O governo do Irã confirmou neste sábado (28) a morte do líder supremo Ali Khamenei, encerrando quase quatro décadas de comando político e religioso sobre a República Islâmica. A informação foi divulgada inicialmente pela agência estatal Fars, por meio de seu canal no Telegram, e posteriormente confirmada em comunicado oficial.
“O líder supremo da Revolução foi martirizado”, afirmou a publicação. Em nota, o gabinete de governo declarou 40 dias de luto nacional e 7 dias de feriado geral em todo o país.

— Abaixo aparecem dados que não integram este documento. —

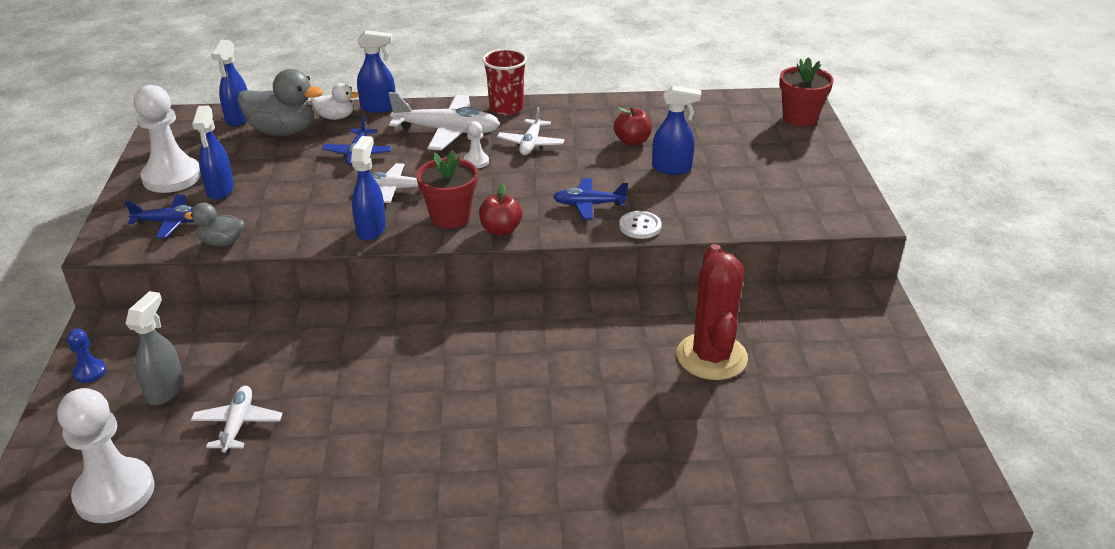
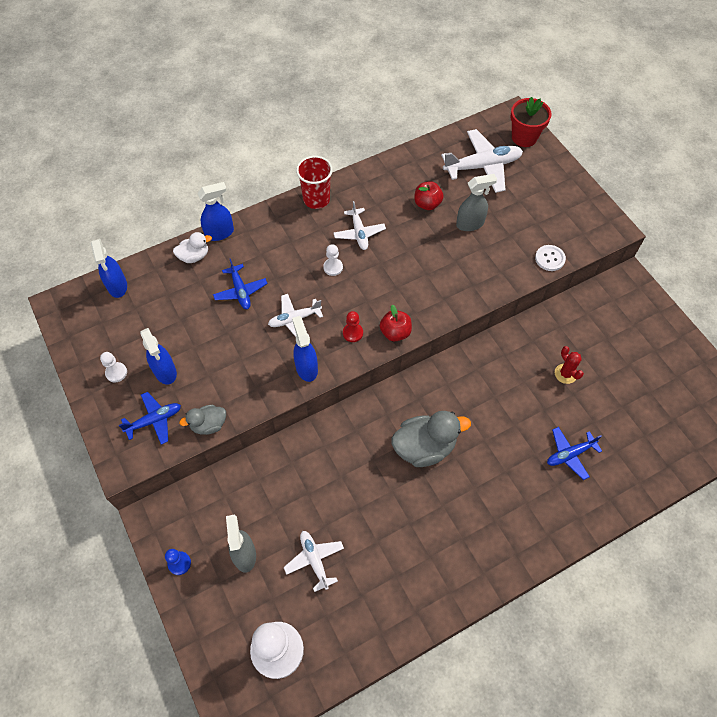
camera: 25 degrees left, 25 degrees up
white pawn [134,85,201,193] -> white pawn [100,352,127,382], size x0.46
grey duck [237,69,323,136] -> grey duck moved to [391,411,471,467]
white plane [389,92,500,150] -> white plane moved to [441,129,523,193]
red flower pot [416,150,478,229] -> red pawn [343,311,363,342]
blue plane [553,178,628,219] -> blue plane moved to [547,427,602,480]
white button [619,211,662,239] -> white button moved to [535,245,566,271]
blue spray bottle [652,86,701,175] -> grey spray bottle [456,174,497,231]
red cactus [677,244,748,380] -> red cactus [555,346,584,384], size x0.48

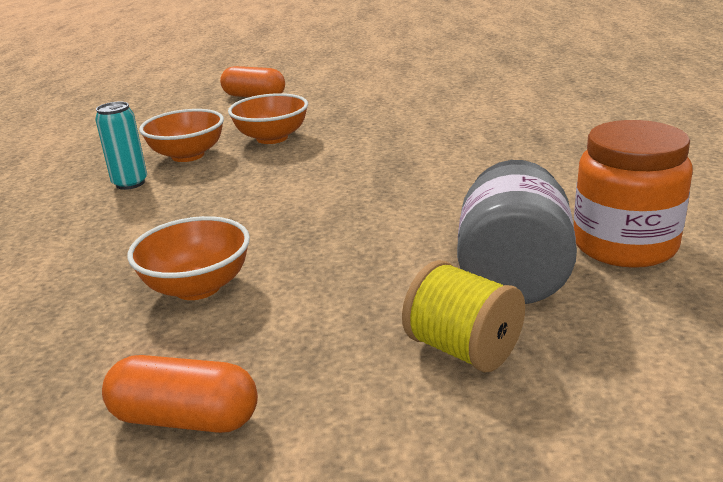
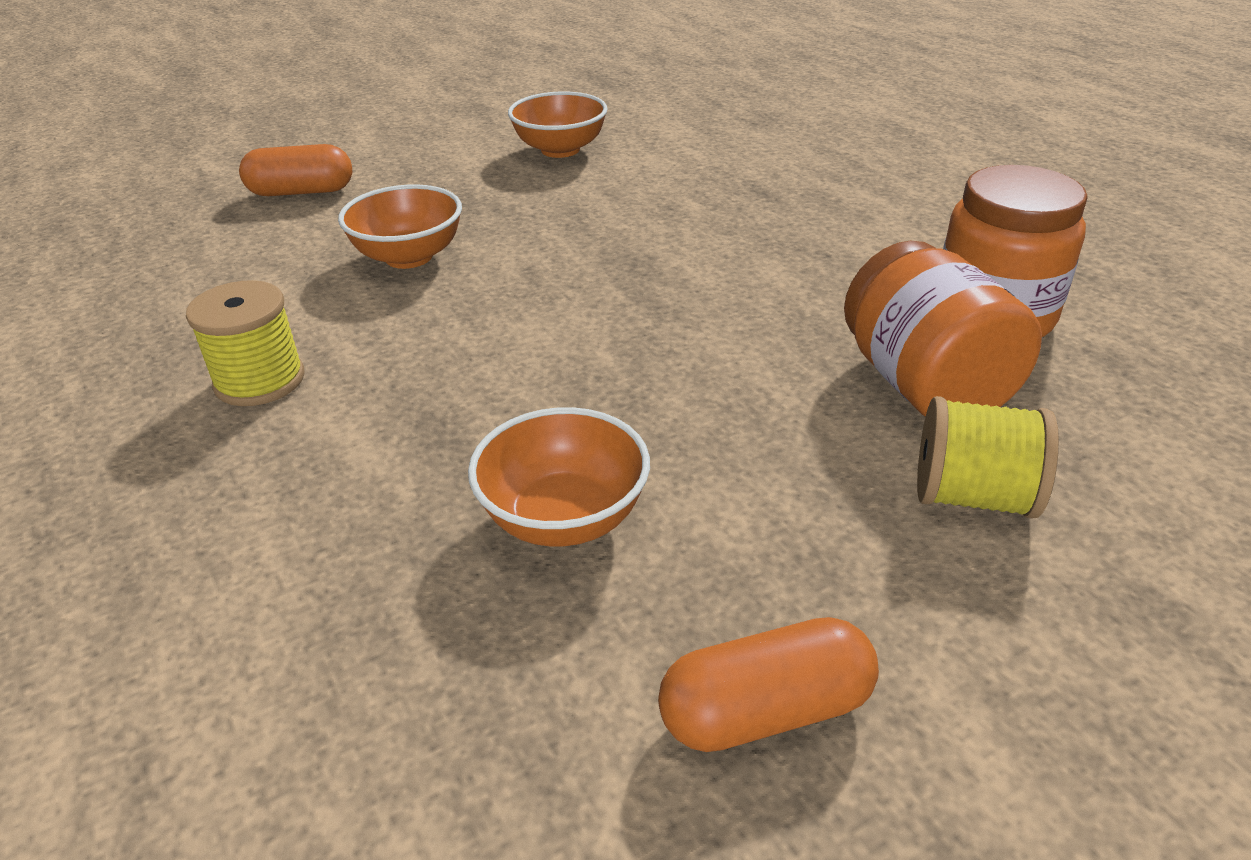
camera: 30 degrees left, 10 degrees up
turquoise can [95,102,147,190] -> yellow spool [186,280,305,406]
orange bowl [139,109,224,162] -> orange bowl moved to [508,91,608,158]
grey jar [457,160,577,304] -> orange jar [844,241,1042,417]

Segundo o comunicado oficial, Khamenei morreu após um bombardeio atribuído aos Estados Unidos, com apoio de Israel. “É com profundo pesar e consternação que informamos que, após o ataque brutal do governo criminoso dos Estados Unidos e do regime abjeto sionista, o modelo de fé, luta e resistência, o líder supremo da Revolução Islâmica, sua eminência o grande aiatolá Ali Khamenei, alcançou a grande graça do martírio”, diz o texto divulgado pelas autoridades iranianas.
As Guardas Revolucionárias também lamentaram a morte e prometeram continuidade. “O Corpo de Guardas da Revolução Islâmica, as Forças Armadas da República Islâmica e o vasto Basij continuarão poderosamente o caminho de seu guia para defender o precioso legado deste líder supremo”, afirmou a corporação.
Quase 40 anos no poder
Nascido em 1939, Khamenei assumiu o posto de líder supremo em 1989, após a morte de Ruhollah Khomeini, fundador da República Islâmica. Desde então, concentrou amplos poderes em um sistema teocrático que une autoridade religiosa e política.
Como líder supremo, tinha controle sobre as Forças Armadas, política externa, Judiciário e decisões estratégicas do país. Também podia vetar decisões do presidente e do Parlamento.
Ao longo dos anos, enfrentou críticas internas por repressão a opositores e restrições às liberdades civis. Protestos em diferentes períodos, especialmente após crises econômicas e episódios envolvendo direitos das mulheres, foram duramente reprimidos.
Declarações dos Estados Unidos
O presidente dos EUA, Donald Trump, havia anunciado mais cedo que o líder iraniano foi morto durante um bombardeio conjunto. Em rede social, afirmou que Khamenei não conseguiu escapar dos sistemas de inteligência e rastreamento norte-americanos, operados em parceria com Israel.
Segundo Trump, “não havia nada” que o líder supremo pudesse fazer para evitar o ataque. O presidente americano também declarou que as operações militares continuarão nos próximos dias.
Oriente Médio em alerta
A confirmação da morte de Khamenei amplia a tensão no Oriente Médio e coloca o Irã diante de um momento histórico decisivo. A sucessão do líder supremo será definida pela Assembleia dos Peritos, órgão religioso responsável por indicar o novo comandante máximo do país.
Analistas apontam que a transição poderá gerar disputas internas entre setores conservadores, militares e religiosos. Ao mesmo tempo, cresce o temor de retaliações contra interesses americanos e israelenses na região.
Com quase 90 milhões de habitantes e papel central no equilíbrio geopolítico do Oriente Médio, o Irã entra agora em um período de incertezas políticas e estratégicas.
A comunidade internacional acompanha os desdobramentos em tempo real, enquanto governos reforçam alertas de segurança e diplomatas buscam evitar uma escalada ainda maior do conflito.